Biden administration bans Kaspersky software sales and sanctions the company’s executives

The Biden administration is set to ban Kaspersky products in the U.S. from September 29, citing national security concerns over the firm’s ties to the Russian government, and the U.S. Treasury Department has sanctioned twelve of the company’s executives.

 Smoke Pipe

The Biden administration is set to ban the sale of Kaspersky’s products in the US, citing national security concerns over the firm’s ties to the Russian government. The ban is aimed at mitigating the risks of Russian cyberattacks, as the renowned software’s privileged access to computer systems could allow it to steal sensitive information or install malware. The new rule, which leverages powers created during the Trump administration, will also add Kaspersky to a trade restriction list, barring US suppliers from selling to the company.

These restrictions, effective from 29 September, will halt new US business for Kaspersky 30 days after the announcement and prohibit downloads, resales, and licensing of the product. The decision follows a long history of regulatory scrutiny, including a 2017 Department of Homeland Security ban on Kaspersky products from federal networks due to alleged ties with Russian intelligence. Efforts by Kaspersky to propose mitigating measures were deemed insufficient to address these risks.

Furthermore, the U.S. Treasury Department sanctioned twelve executives and senior leaders from Kaspersky on Friday, marking another punitive measure against the cybersecurity company. The Office of Foreign Assets Control (OFAC) targeted the company’s chief operating officer, top legal counsel, head of human resources, and leader of research and development, among others. However, the company itself, its parent and subsidiary companies, and its CEO, Eugene Kaspersky, were not sanctioned.

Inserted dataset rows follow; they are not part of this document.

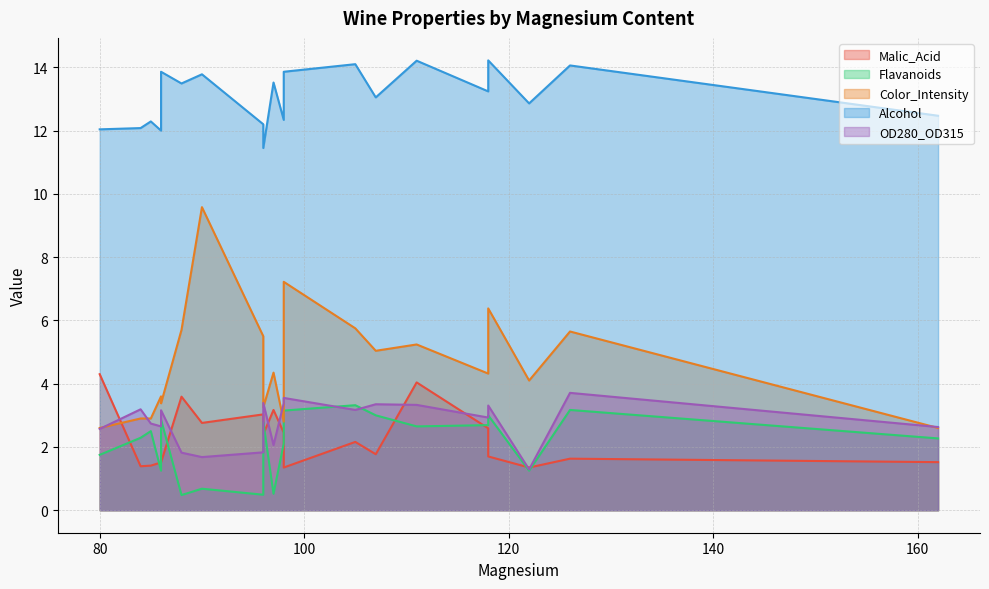

Which series has the largest total across all categories?

Alcohol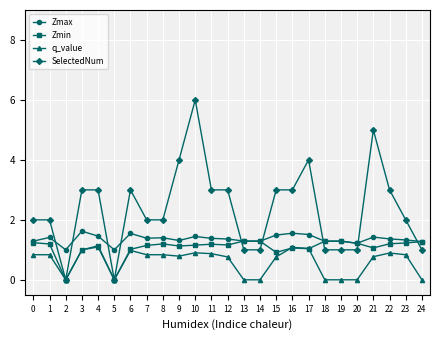

Which label corresponds to the largest value in the chart?

10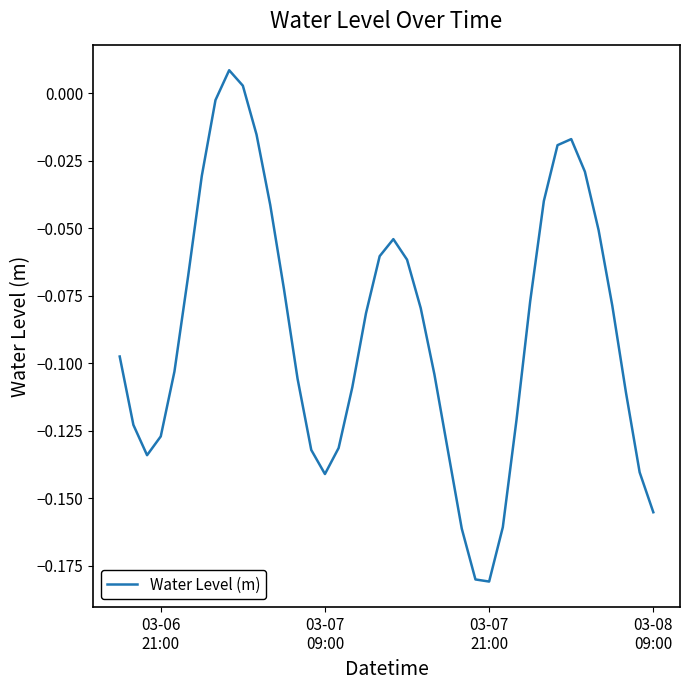

How many lines are shown in the chart?

1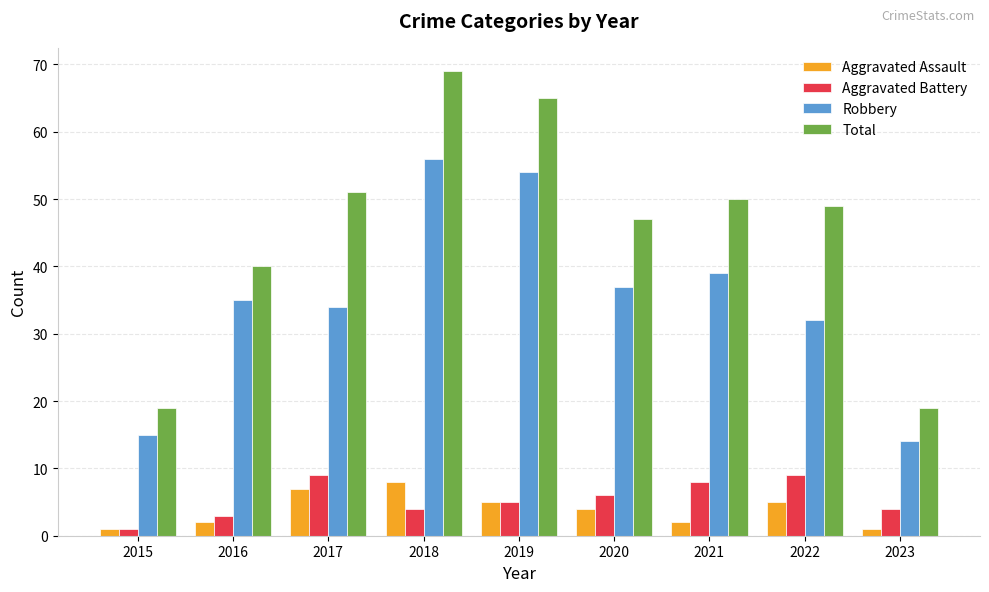

How many groups of bars are there?

9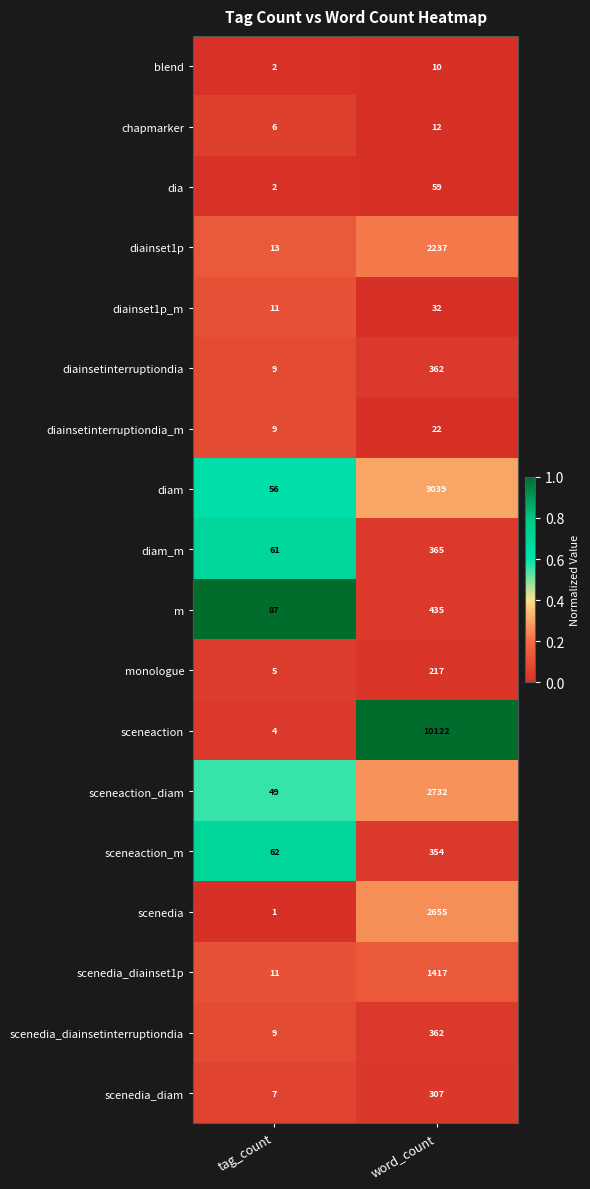

Which series has the largest total across all categories?

sceneaction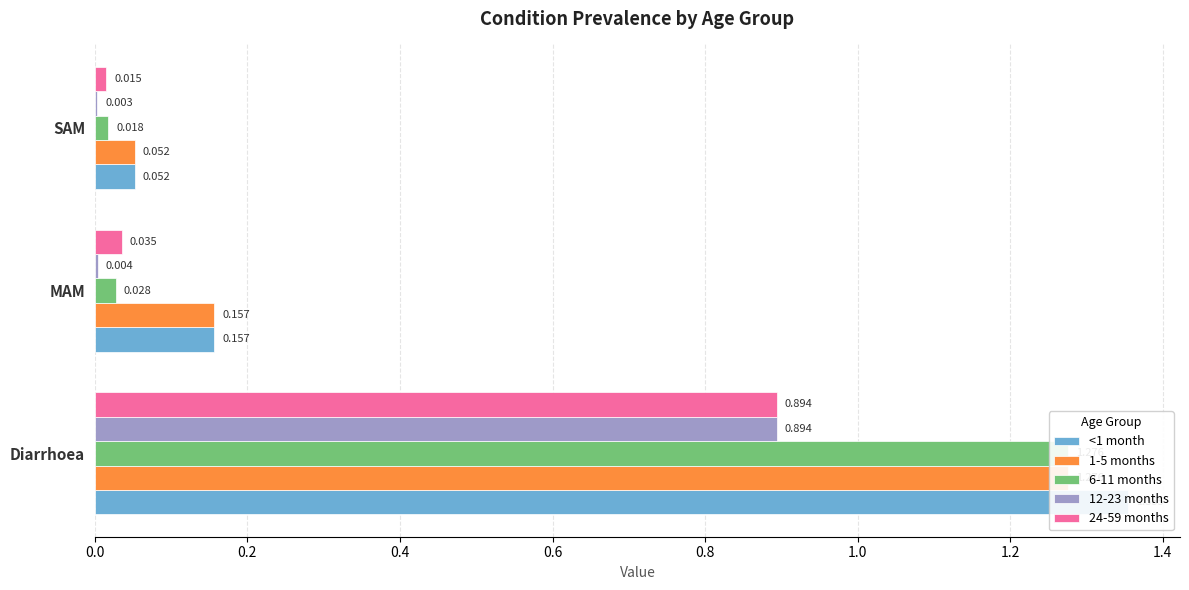

True or false: 24-59 months has a value of 0.0 at MAM.

False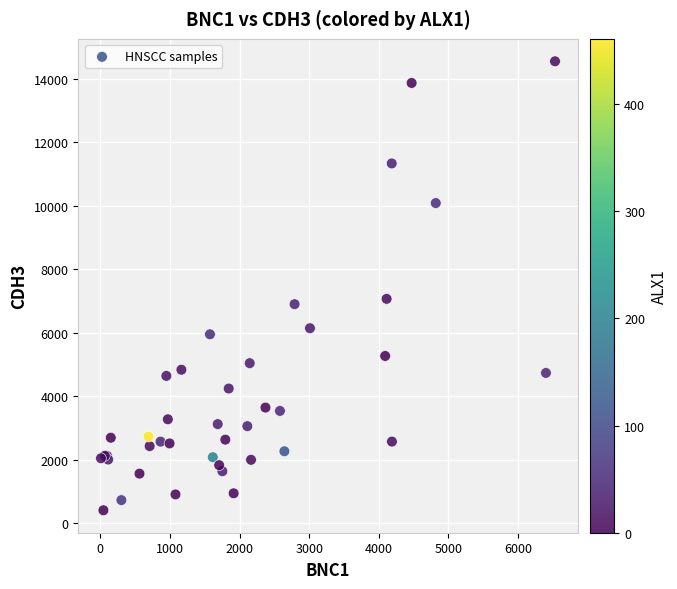

What Y value in the scatter plot is closest to 7475?

7064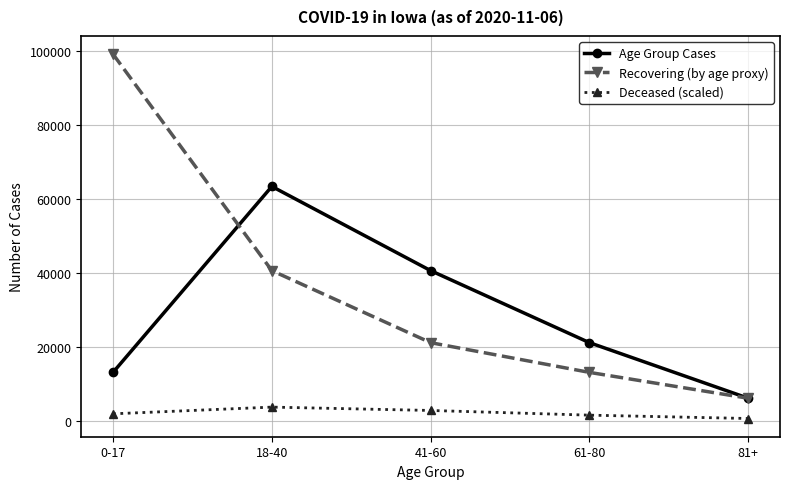

Which series has the largest range (max minus min)?

Recovering (by age proxy)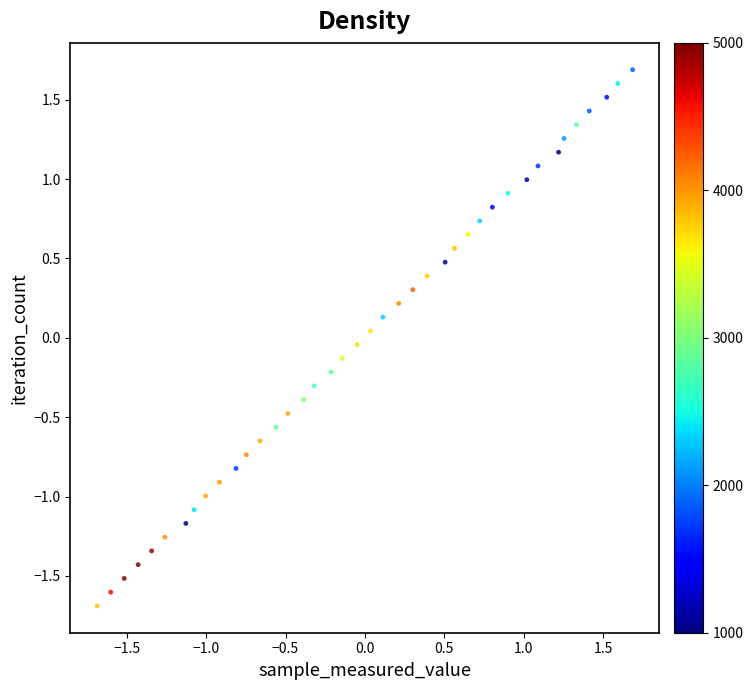

What is the range of X values (max minus min)?

3.4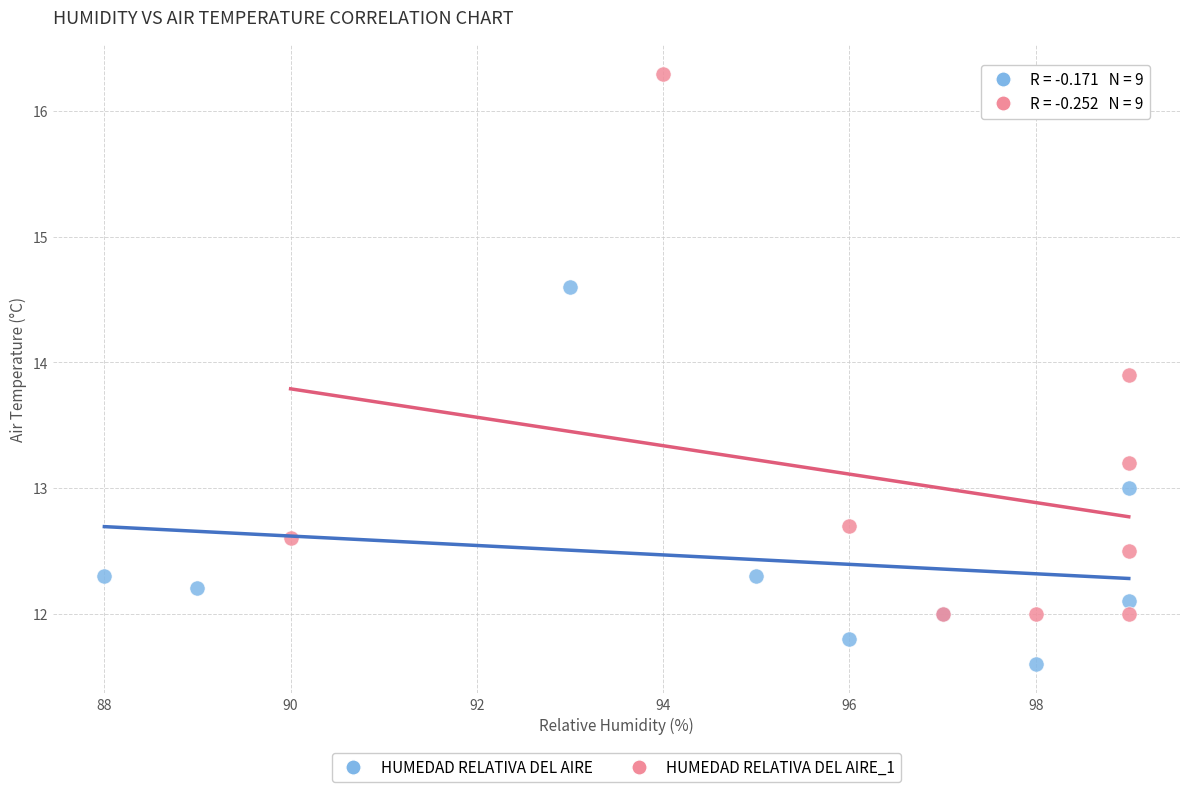

What are all the series names shown in the legend?

HUMEDAD RELATIVA DEL AIRE, HUMEDAD RELATIVA DEL AIRE_1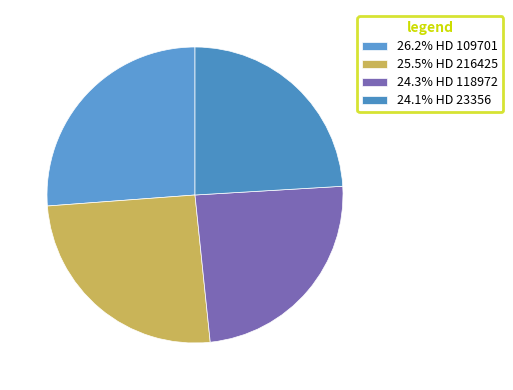

How many slices are in this pie chart?

4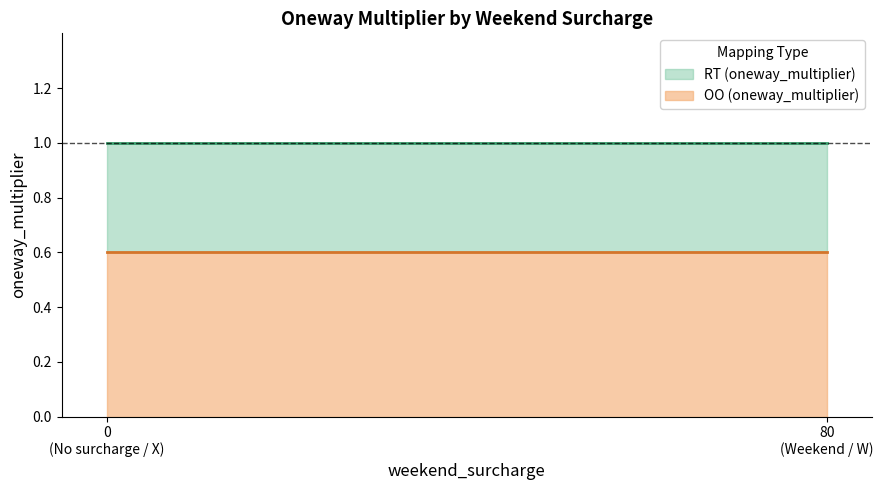

List the labels in order of OO (oneway_multiplier) value, smallest first.

0, 80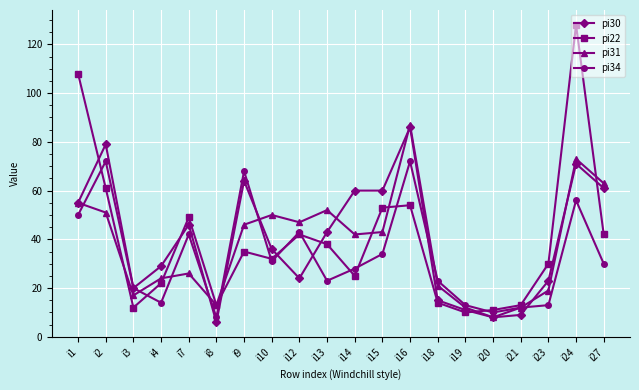

Reading left to right, extract all data points from this chart.

pi30: i1=55	i2=79	i3=20	i4=29	i7=46	i8=6	i9=64	i10=36	i12=24	i13=43	i14=60	i15=60	i16=86	i18=15	i19=11	i20=8	i21=9	i23=23	i24=71	i27=61
pi22: i1=108	i2=61	i3=12	i4=22	i7=49	i8=13	i9=35	i10=32	i12=42	i13=38	i14=25	i15=53	i16=54	i18=14	i19=10	i20=11	i21=13	i23=30	i24=128	i27=42
pi31: i1=55	i2=51	i3=17	i4=24	i7=26	i8=13	i9=46	i10=50	i12=47	i13=52	i14=42	i15=43	i16=87	i18=21	i19=12	i20=8	i21=12	i23=19	i24=73	i27=63
pi34: i1=50	i2=72	i3=20	i4=14	i7=42	i8=8	i9=68	i10=31	i12=43	i13=23	i14=28	i15=34	i16=72	i18=23	i19=13	i20=10	i21=12	i23=13	i24=56	i27=30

This action follows a final determination by the Commerce Department to ban the Moscow-based company from operating in the U.S., citing national security risks and concerns about threats to critical infrastructure.

Why does it matter?

Another reaction from the authorities stresses the administration’s strategy to counter potential cyber threats amid the ongoing conflict in Ukraine. And while the impact of the entity blacklisting on Kaspersky’s operations remains to be seen, it appears now that it could significantly affect the company’s supply chain and reputation. Kaspersky, which operates in over 200 countries, has previously denied all accusations and, in response to these restrictive measures, has been operating a networks of Transparency Centers under its Global Transparency Initiative (GTI) where the company provides its source code for an external examination.